I lived in Canada for 30 years and I am still an avid hockey fan, even
though I now reside in Malta. I seen 'Face Off' on CTV 'Movie of the
Week' in the 70's and I still remember parts of it. The story doesn't
interest me that much, but I remember most of the 1971 Toronto Maple
Leaf Hockey Team. This is a very nostalgic film to me simply because I
really appreciate watching those Maple Leaf Stars of that era. It's a
great 'Memory' film because I remember the original six teams very
well, and used to travel to the Montreal Forum and the Detroit Olympia
to watch the Leafs playing in those cities. In Toronto I remember when
the Montreal Canadians came to play our Leafs the whole City used to be
glued to the TV sets, and Maple Leaf Gardens jammed packed! Problem is
that I cannot purchase a copy of this great film anywhere, whether on
VHS Tape or DVD. I hear that it is still being shown on Canadian
Satellite Stations. I would appreciate it greatly if anybody would
provide me with information where I could get a copy of this Film. I
still watch hockey in this Country via Cable on NASN Station. I would
just like to see it again for the Hockey. My Canadian born son lives in
England now and would like to see it too!

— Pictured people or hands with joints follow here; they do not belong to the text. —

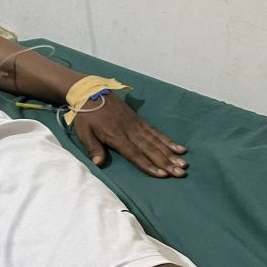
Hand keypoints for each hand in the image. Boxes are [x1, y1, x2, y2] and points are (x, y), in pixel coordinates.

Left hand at [73, 95, 187, 177]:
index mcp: (117, 136)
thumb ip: (93, 147)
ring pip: (157, 141)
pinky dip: (168, 141)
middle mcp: (130, 131)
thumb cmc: (86, 116)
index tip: (162, 174)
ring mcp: (137, 125)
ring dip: (170, 154)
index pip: (135, 154)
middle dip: (166, 162)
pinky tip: (178, 148)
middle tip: (180, 173)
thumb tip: (98, 164)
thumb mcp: (83, 132)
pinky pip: (156, 132)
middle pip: (151, 149)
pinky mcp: (140, 121)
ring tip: (183, 164)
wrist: (91, 92)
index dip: (148, 165)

Thank you for your time and look forward to positive feedback. Have a good day.. Regards, Joe
This film was a big film in Canada, but a one week forgotten release here in America (released by Cannon Pictures). The film stars Art Hindle as a Hockey star who falls for a flower child with tragic results. Lots of heavy handed tunes, and John Vernon (who was doing Hollywood film at the time) playing Hindle coach. Big hit in Canada, and even SCTV made a take-off from it (that American audience didn't understand). Recommended to anyone who like 70's romance films.

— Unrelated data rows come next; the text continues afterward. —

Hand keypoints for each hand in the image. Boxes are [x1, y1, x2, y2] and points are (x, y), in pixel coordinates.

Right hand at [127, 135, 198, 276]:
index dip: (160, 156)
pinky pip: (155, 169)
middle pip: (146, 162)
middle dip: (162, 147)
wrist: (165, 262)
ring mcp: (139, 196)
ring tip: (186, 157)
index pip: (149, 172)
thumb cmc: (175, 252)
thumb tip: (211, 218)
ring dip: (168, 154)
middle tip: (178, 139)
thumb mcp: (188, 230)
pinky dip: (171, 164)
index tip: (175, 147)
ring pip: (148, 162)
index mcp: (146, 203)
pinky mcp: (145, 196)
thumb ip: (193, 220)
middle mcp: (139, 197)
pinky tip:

I did not enjoy this film much. Basic love story with some hockey scenes. Usually, the sports scenes can make up for a weak plot in these types of films. But I found the hockey scenes here boring as well. Most of the hockey scenes just showed the players skating around, you did not see any real action or plays. Even the main character is never seen actually scoring a goal, just kind of skating around. Perhaps the budget was too low to actually stage some effective game scenes. There were no scenes of dramatic scores, game situations, etc. Then the plot of the main love story was also weakly portrayed. The relationship never seems to get off the ground, most of what you see is disagreement -- but then it is portrayed as some passionate love. So this is just a curiosity for the 70s film buff or hockey fan, nothing else.
This movie is for diehard hockey fans only. Me and my friend Jay are probably the only people who have this movie on tape and play it on a regular basis. the acting is terrible but who cares? Long live Billy Duke. I wish he was skating this coming Tuesday against Carolina. This is a classic hockey cult film.